Au détour d’un virage notre chauffeur ralentit. Six hommes armés de lances nous barrent la route. Ils sont habillés de costumes traditionnels et de chapeaux à plumes où le rouge domine. Des Ifugaos, des coupeurs de tête. Les pensées se bousculent dans l’imaginaire et les films consacrés aux tribus amazoniennes se mélangent à cette réalité de guerriers devenus paisibles qui préservent leurs traditions. Après les salutations d’usage et les remerciements protocolaires, nous échangeons des objets courants mais utiles : torches électriques, kits d’écriture. Le chef de la tribu m’offre son propre poignard, un cadeau inestimable.

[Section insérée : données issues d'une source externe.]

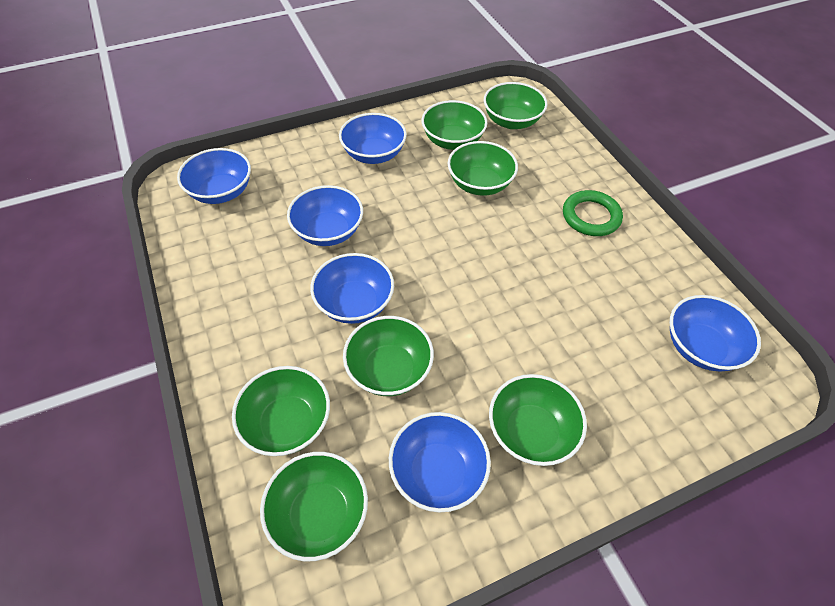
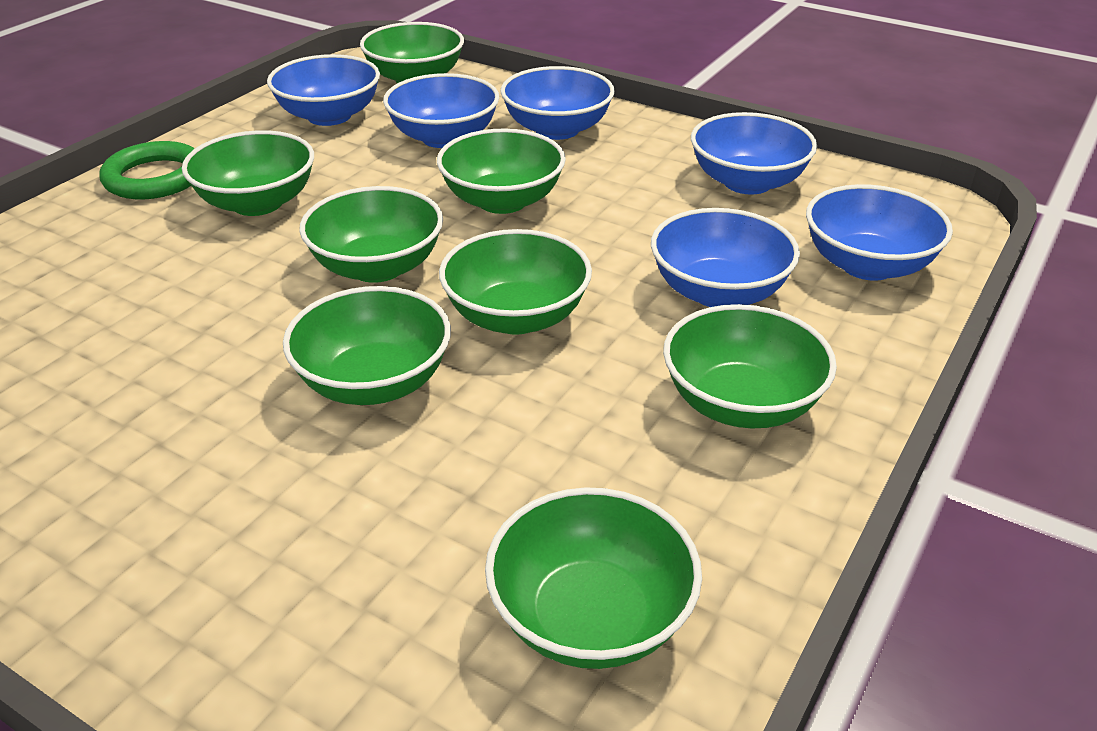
green bowl: 7 -> 8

Il nous fait visiter son habitat traditionnel de grandes maisons en bois sur pilotis dont je retrouverai le type d‘architecture dans d’autres voyages, notamment chez les Thais blancs à May Tchau au Vietnam. Ces vastes espaces qui peuvent atteindre près de deux cents mètres carrés offrent un refuge pour les animaux domestiques sous les pilotis. L’étage composé d’une pièce unique sert de salon, de cuisine, de chambre à coucher, d’atelier de couture. Sous les toits se situe le grenier, garde-manger familial.

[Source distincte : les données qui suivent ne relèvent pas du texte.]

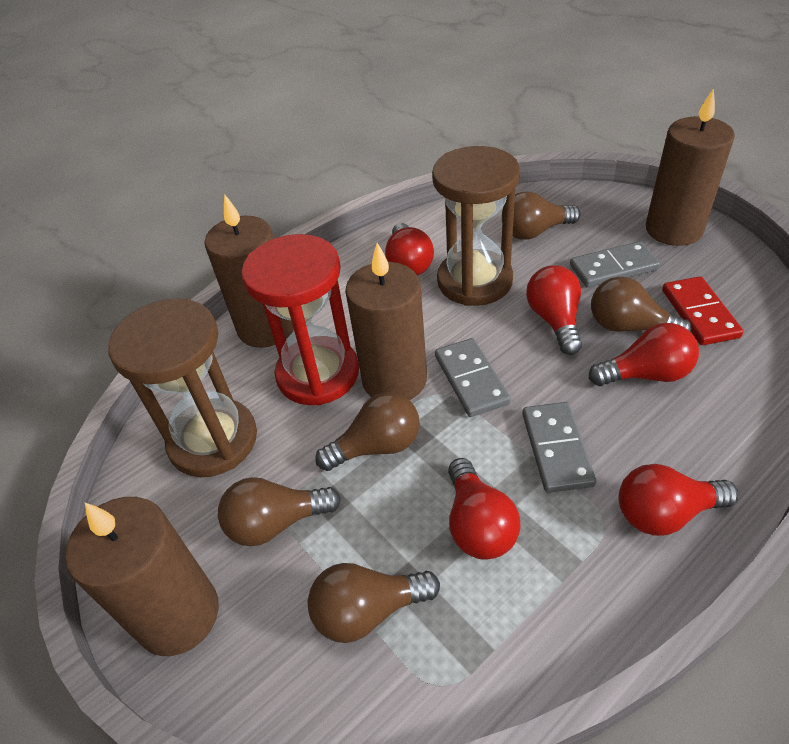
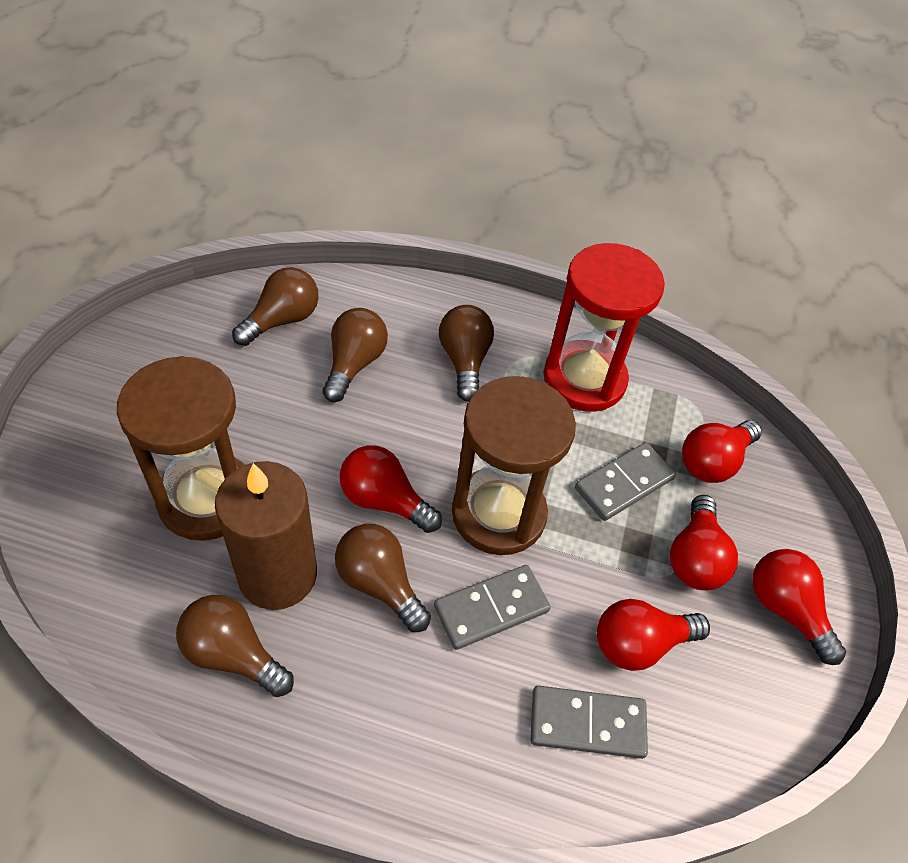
brown candle: 4 -> 1
red domino: 1 -> 0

Cette visite est suivie d’une cérémonie de chants et de danses en notre honneur ‘‘le Hudhud‘‘. Cette cérémonie évoque les croyances et les exploits des guerriers. La symbolique de leur saga indique que si les hommes se combattent, ils apprennent à se connaître, à se respecter, finissent par baisser les armes et sceller des alliances. Par l’intermédiaire d’Enrique, le chef de tribu a compris la nécessité de réduire la durée des chants et des danses accompagnées de percussions en bois; d’autant plus que je souhaitais réaliser deux prises de vues, l’une en plan général, l’autre avec une caméra proche des protagonistes. Ils devaient donc exécuter deux fois les mêmes mouvements. Leur rigueur et le bonheur de se donner en spectacle allaient nous offrir la meilleure séquence du film.